** Opening Dataset content block **
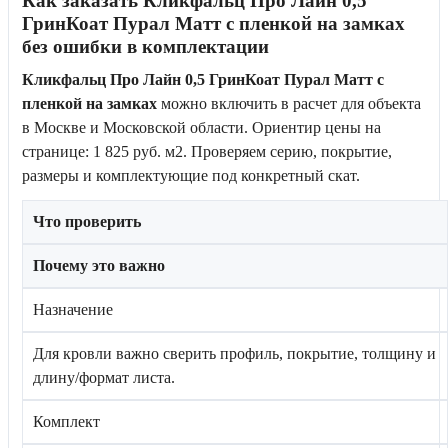
Как заказать Кликфальц Про Лайн 0,5
ГринКоат Пурал Матт с пленкой на замках
без ошибки в комплектации
Кликфальц Про Лайн 0,5 ГринКоат Пурал Матт с
пленкой на замках
можно включить в расчет для объекта
в Москве и Московской области. Ориентир цены на
странице: 1 825 руб. м2. Проверяем серию, покрытие,
размеры и комплектующие под конкретный скат.
Что проверить
Почему это важно
Назначение
Для кровли важно сверить профиль, покрытие, толщину и
длину/формат листа.
Комплект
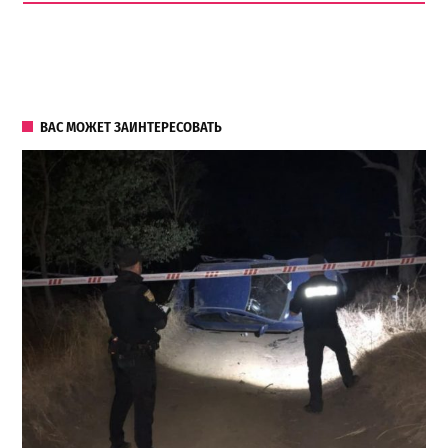
ВАС МОЖЕТ ЗАИНТЕРЕСОВАТЬ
** Closing Dataset content block **
When you reach the line containing "Что проверить" in the entries above, please retype it and each line after it through the last one, exactly, without the pictures.

Что проверить
Почему это важно
Назначение
Для кровли важно сверить профиль, покрытие, толщину и
длину/формат листа.
Комплект
ВАС МОЖЕТ ЗАИНТЕРЕСОВАТЬ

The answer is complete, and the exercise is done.